Seit 2008 werden Arbeitslosengeld II Empfänger regelmäßig über ihre Erfahrungen mit den Jobcentern befragt. Die repräsentative Umfrage durch einen externen Dienstleister umfasst jährlich 70.000 anonyme Interviews. Die Befragten sollen zum Beispiel das Dienstleistungsangebot, die Unterstützung durch die Mitarbeiter in den Jobcentern oder auch die Rahmenbedingungen, wie Öffnungszeiten oder telefonische Erreichbarkeit bewerten.

“Für uns ist die Kundenbefragung ein sehr wichtiger Gradmesser für die Qualität unserer Arbeit vor Ort. Damit wird uns offen und ehrlich ein Spiegel vorgehalten. Wenn wir denken, dass wir gute Arbeit leisten, kann dies von den Kunden ganz anders gesehen werden. Daher nehmen wir die Ergebnisse auch sehr ernst und setzen uns gemeinsam mit den lokalen Jobcentern intensiv mit ihnen auseinander”, so Heinrich Alt, Vorstand Grundsicherung der Bundesagentur für Arbeit. “Wir sehen die Ergebnisse nicht als Kritik in unsere Arbeit, sondern als Chance, Schwachpunkte zu erkennen und unser Angebot kundenfreundlicher zu gestalten.”

Und es gelingt. Seit Beginn der Befragungen hat sich die Sicht zur Arbeit der Jobcenter kontinuierlich verbessert. Die Unterstützung bei Beratung und Vermittlung wird von 50 Prozent der Befragten mit sehr und gut bewertet (im Schulnotensystem mit 1 und 2), 7 Prozent der Kunden vergeben hier die Noten 5 und 6. Rund 75 Prozent geben an, dass mit Ihnen konkrete Schritte zur Verbesserung ihrer beruflichen Situation vereinbart wurden, 62 Prozent vergeben der Beratung zu ihren persönlichen Lebensumständen die Bestnoten 1 und 2. Einen festen Ansprechpartner haben 71 Prozent, der bei der Frage danach, wie groß das Vertrauen zu ihm ist, im Durchschnitt die Note 2,4 erhält. Durchweg positiv ist die Meinung zu den Mitarbeiterinnen und Mitarbeitern. 75 Prozent der Kunden bewerten die Freundlichkeit mit 1 und 2, lediglich 4 Prozent sehen dies ganz anders. Zufrieden ist man auch mit den fachlichen Auskünften und mit der Unterstützung durch die Mitarbeiter (Note 2,4).

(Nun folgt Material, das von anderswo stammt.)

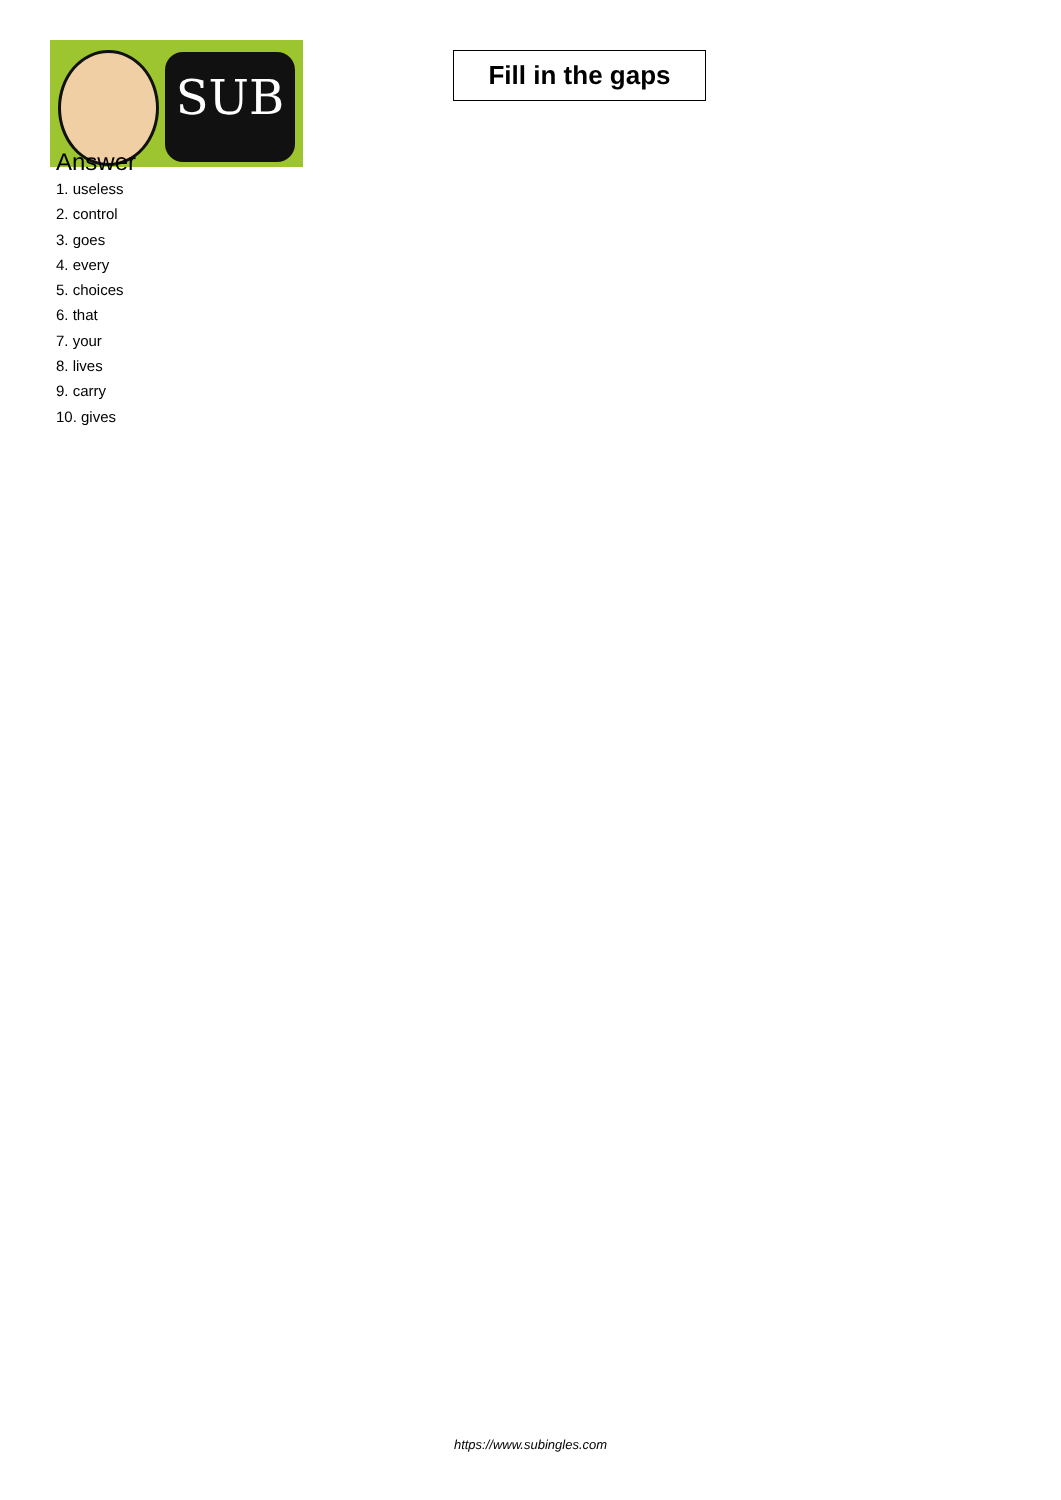SUB
Fill in the gaps
Answer
1. useless
2. control
3. goes
4. every
5. choices
6. that
7. your
8. lives
9. carry
10. gives
https://www.subingles.com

“Ich freue mich natürlich, dass die Jobcenter und insbesondere die Kolleginnen und Kollegen in den Jobcentern so positiv bewertet werden. Aber die Ergebnisse machen auch Schwachstellen und Unterschiede zwischen den Jobcentern deutlich. Wir müssen und können uns im Bereich der Leistungsgewährung noch kundenorientierter aufstellen. Die Bescheide werden als wenig verständlich eingeschätzt und der Wunsch zur Erklärung der Bescheide ist groß. Auch bei der telefonischen Erreichbarkeit und der Anliegensklärung am Telefon besteht noch Verbesserungsbedarf. Wir wissen, wo Kunden sich mehr Unterstützung wünschen und werden dies aktiv angehen”, macht Alt deutlich.